A crise é causada por limitações técnicas e regras do setor elétrico, que dificultam a transmissão da energia gerada pelos parques eólicos da região. Atrasos em linhas de transmissão e subestações agravam a situação, restringindo a capacidade de geração e entrega de energia das empresas.
A Folha de S.Paulo teve acesso a uma reunião realizada no final de agosto entre representantes da Aneel (Agência Nacional de Energia Elétrica) e executivos de empresas como CPFL, EDP, Engie, SPIC e Voltalia. Durante o encontro, as empresas detalharam os prejuízos decorrentes das restrições de geração, principalmente no Ceará e Rio Grande do Norte.
A CPFL relatou perdas de R$ 200 milhões em 2024, enquanto a EDP tem enfrentado cortes de 30% no seu potencial de geração, com prejuízos de R$ 3 milhões por semana. A SPIC mencionou uma perda de 65% em suas operações e prejuízos de R$ 10 milhões mensais, e a Voltalia teve 80% de sua capacidade cortada, acumulando prejuízo de R$ 111,2 milhões entre janeiro e setembro de 2024.
Os executivos alertaram para o risco de calotes em cascata, que podem afetar desde o pagamento de dívidas com bancos até a manutenção das plantas e o pagamento de aluguéis de terrenos. Eles também destacaram o impacto negativo na credibilidade do setor renovável no Brasil.
A falta de compensação financeira para os geradores por parte do ONS (Operador Nacional do Sistema Elétrico) foi um dos principais pontos levantados. Pelas regras, quando há redução na geração, as empresas precisam comprar energia no mercado para honrar contratos, o que gera altos custos, principalmente em um cenário de seca nos reservatórios e maior dependência de usinas térmicas.

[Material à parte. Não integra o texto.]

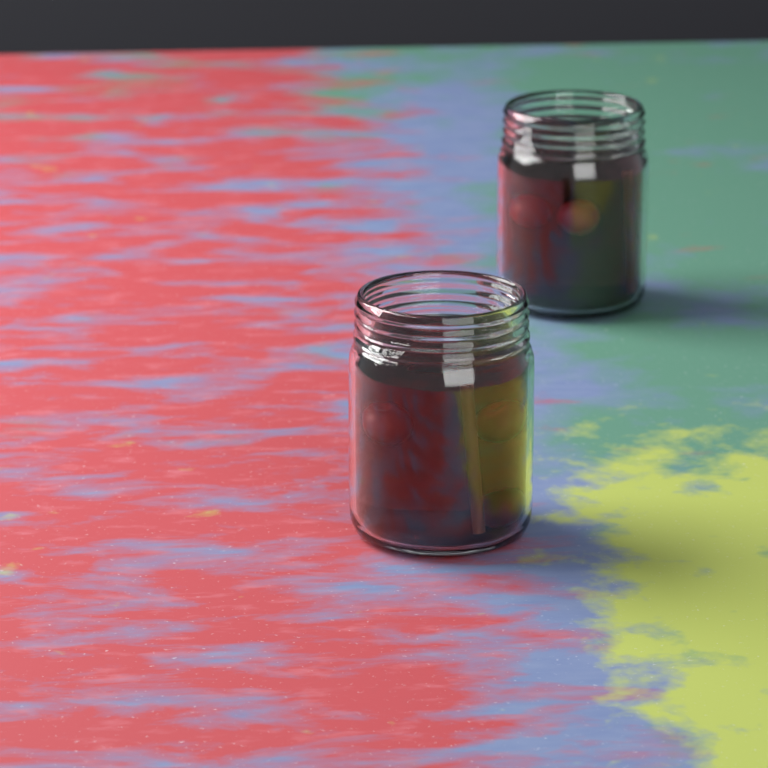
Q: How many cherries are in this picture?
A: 6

Robert Klein, presidente da Voltalia para a América Latina, afirmou que muitas empresas já estão sem caixa e que a situação atual é a mais crítica já vivida pelo setor. Ele alertou que a crise ameaça o futuro dos investimentos em energia renovável no Brasil, com a Voltalia já suspendendo projetos de novos empreendimentos.
A Casa dos Ventos também destacou que o ONS tem limitado a distribuição de energia por questões técnicas, o que não deveria ser custeado pelas empresas. De acordo com o setor, a energia eólica e solar represada no Nordeste em 2024 já equivale a três meses de geração plena da usina de Itaipu.
Após tentativas frustradas de acordo com a Aneel, as empresas recorreram à Justiça, defendendo que o prejuízo seja coberto por encargos da conta de luz. A Aneel, no entanto, tem resistido a essa demanda, e o ONS argumenta que suas ações seguem critérios de segurança para garantir a confiabilidade do sistema.
Elbia Gannoum, presidente da Abeeólica, destacou que o setor enfrenta uma situação paradoxal, onde há energia excedente no Nordeste, mas as empresas são impedidas de entregá-la ao Sudeste, que está recorrendo a fontes mais caras.